Hoping to see you very soon.
As ever, William vanden Heuvel
After Trilateral Commission member Carter was elected president,
he eventually named William vanden Heuvel to be his deputy permanent
representative to the United Nations. The IRC board member vanden
Heuvel's daughter, Katrina, meanwhile attended Princeton University,
majoried in politics and apparently graduated from Princeton in
1981. According to an article by Van Wallach which appeared in
a March 20, 1996 issue of a Princeton alumni publication, Katrina
vanden Heuvel began working "as a NATION intern for nine months
after taking the `Politics and the Press' course taught by Blair
Clark, the magazine's editor from 1976 to 1978" and "returned
to THE NATION in 1984 as assistant editor for foreign affairs."

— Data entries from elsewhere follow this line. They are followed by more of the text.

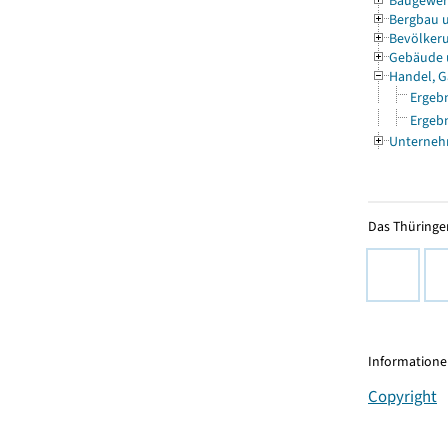
Baugewe
Bergbau 
Bevölkeru
Gebäude
Handel, G
Ergebn
Ergebn
Unterneh
Das Thüringer
Informationen
Copyright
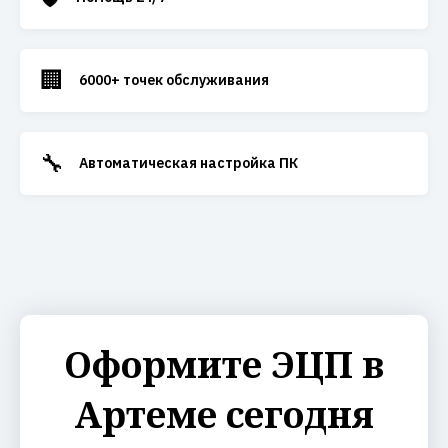
🏢
6000+ точек обслуживания
🔧
Автоматическая настройка ПК
Оформите ЭЦП в
Артеме сегодня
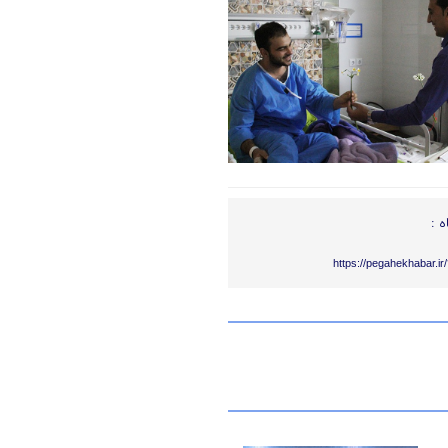
ه :
https://pegahekhabar.i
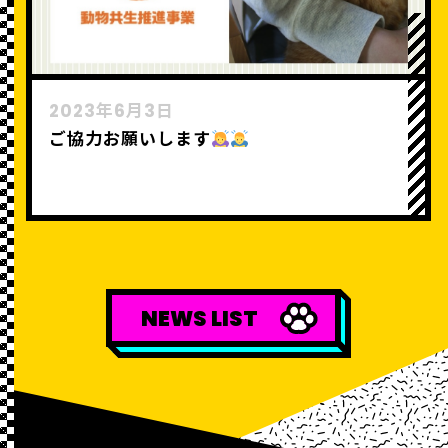
2023年6月3日
ご協力お願いします
NEWS LIST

In 1988 she married a professor named Stephen F. Cohen, who was
also a contributing editor of THE NATION in 1996. In recent years,
a "Stephen F. Cohen--NYU" has also been on a POST-SOVIET AFFAIRS
magazine editorial board that also includes a "James Noren--Central
Intelligence Agency." In 1989, IRC board member vanden Heuvel's
daughter was then named "THE NATION editor-at-large, responsible
for its coverage of the USSR" and "in 1990 she co-founded LYI
I MYI...a quarterly journal linking American and Russian women,"

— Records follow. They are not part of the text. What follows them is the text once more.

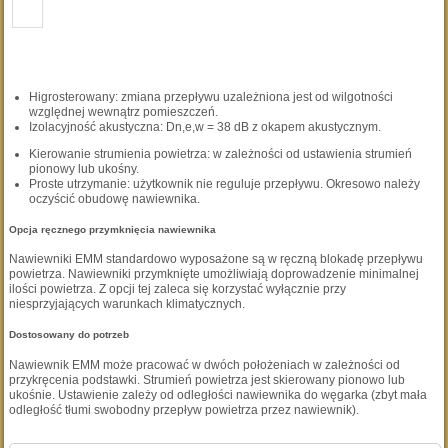
Higrosterowany: zmiana przepływu uzależniona jest od wilgotności
względnej wewnątrz pomieszczeń.
Izolacyjność akustyczna: Dn,e,w = 38 dB z okapem akustycznym.
Kierowanie strumienia powietrza: w zależności od ustawienia strumień
pionowy lub ukośny.
Proste utrzymanie: użytkownik nie reguluje przepływu. Okresowo należy
oczyścić obudowę nawiewnika.
Opcja ręcznego przymknięcia nawiewnika
Nawiewniki EMM standardowo wyposażone są w ręczną blokadę przepływu
powietrza. Nawiewniki przymknięte umożliwiają doprowadzenie minimalnej
ilości powietrza. Z opcji tej zaleca się korzystać wyłącznie przy
niesprzyjających warunkach klimatycznych.
Dostosowany do potrzeb
Nawiewnik EMM może pracować w dwóch położeniach w zależności od
przykręcenia podstawki. Strumień powietrza jest skierowany pionowo lub
ukośnie. Ustawienie zależy od odległości nawiewnika do węgarka (zbyt mała
odległość tłumi swobodny przepływ powietrza przez nawiewnik).
Szukaj:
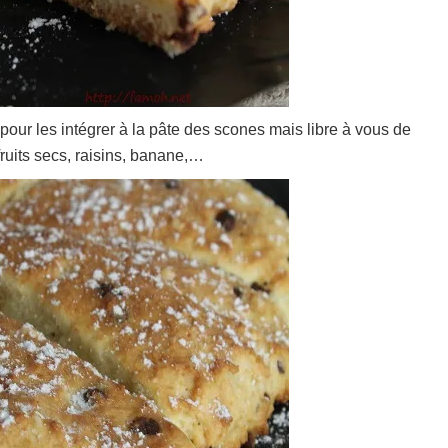
t pour les intégrer à la pâte des scones mais libre à vous de
fruits secs, raisins, banane,…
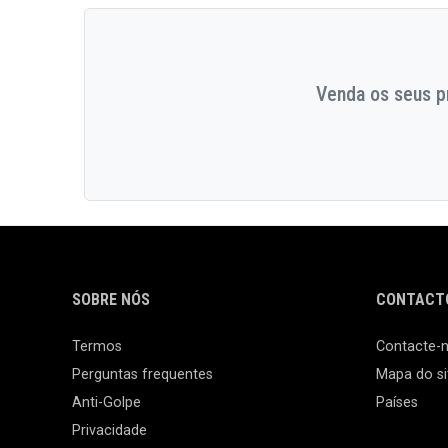
Venda os seus pr
SOBRE NÓS
CONTACTO
Termos
Contacte-
Perguntas frequentes
Mapa do si
Anti-Golpe
Países
Privacidade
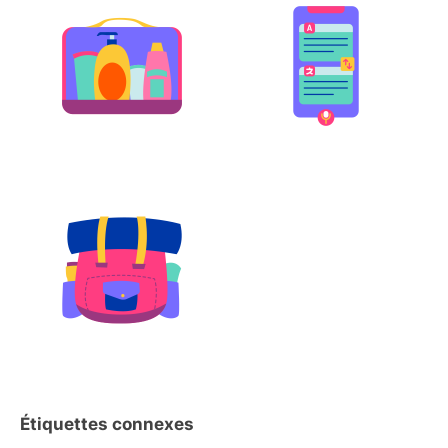
Étiquettes connexes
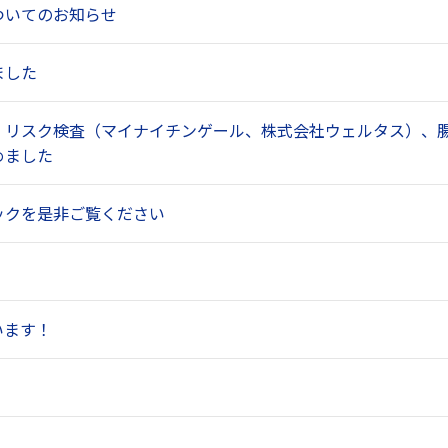
ついてのお知らせ
ました
リスク検査（マイナイチンゲール、株式会社ウェルタス）、腸内フロ
めました
ックを是非ご覧ください
います！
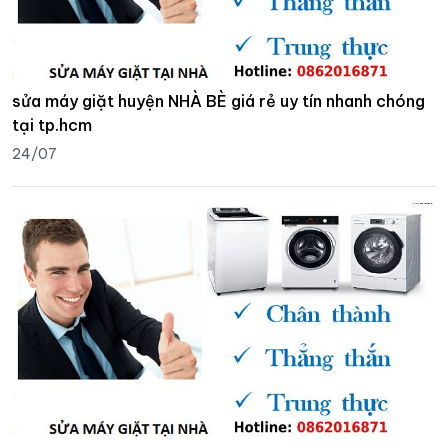
sửa máy giặt huyện NHÀ BÈ giá rẻ uy tín nhanh chóng
tại tp.hcm
24/07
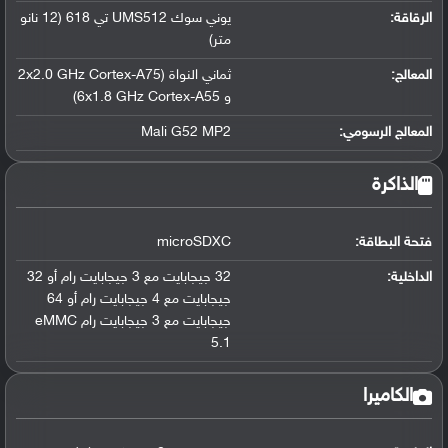
الرقاقة
:
يوني سوك UMS512 تي 618 (12 نانو
متر)
المعالج
:
ثماني النواة (2x2.0 GHz Cortex-A75
و 6x1.8 GHz Cortex-A55)
المعالج الرسومي
:
Mali G52 MP2
الذاكرة
فتحة البطاقة:
microSDXC
الداخلية:
32 جيجابايت مع 3 جيجابايت رام أو 32
جيجابايت مع 4 جيجابايت رام أو 64
جيجابايت مع 3 جيجابايت رام eMMC
5.1
الكاميرا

according to the Princeton alumni publication.
After the former NEW YORK TIMES MAGAZINE editor-turned NATION
magazine editor, Victor Navasky, organized the for-profit business
partnership (which included Katrina vanden Heuvel as one of the
business partners) to buy THE NATION magazine from NEW YORK OBSERVER
owner Arthur Carter, Navasky appointed Katrina vanden Heuvel as
the editor, while he assumed the title of publisher and editorial
director.
By 1996, NATION editor Vanden Heuvel had "moved the magazine's
content into new venues through a syndicated radio program and
a World-Wide web page," according to the Princeton alumni publication
article. Like Pacifica's DEMOCRACY NOW show and FAIR's COUNTERSPIN
show, the syndicated NATION magazine radio show, RADIO NATION,
is also subsidized by Establishment foundation money. The money
is granted to the non-profit division of THE NATION magazine,
The Nation Institute, on whose board of trustees sits NATION editor
Vanden Heuvel and the former member of the PBS board of directors
who used to head the MacArthur Foundation's "genius grant" program,
Catharine Stimpson. The Dean of an NYU Graduate School in recent
years, Stimpson has also been the treasurer of The Nation Institute
in recent years. Of the $1.4 million in annual revenues which
The Nation Institute takes in, around $88,000 is spent on producing
the magazine's syndicated RADIO NATION show, which is aired on
around 100 U.S. radio stations, including Pacifica Radio's stations.
NATION magazine editors and writers who have attempted to smear
and marginalize 9/11 conspiracy journalists and researchers in
recent months, like David Corn, have also apparently been using
RADIO NATION as a self-promotional, radio tie-in media outlet
for advancing their careers as professional journalists in the
Establishment's mainstream media world.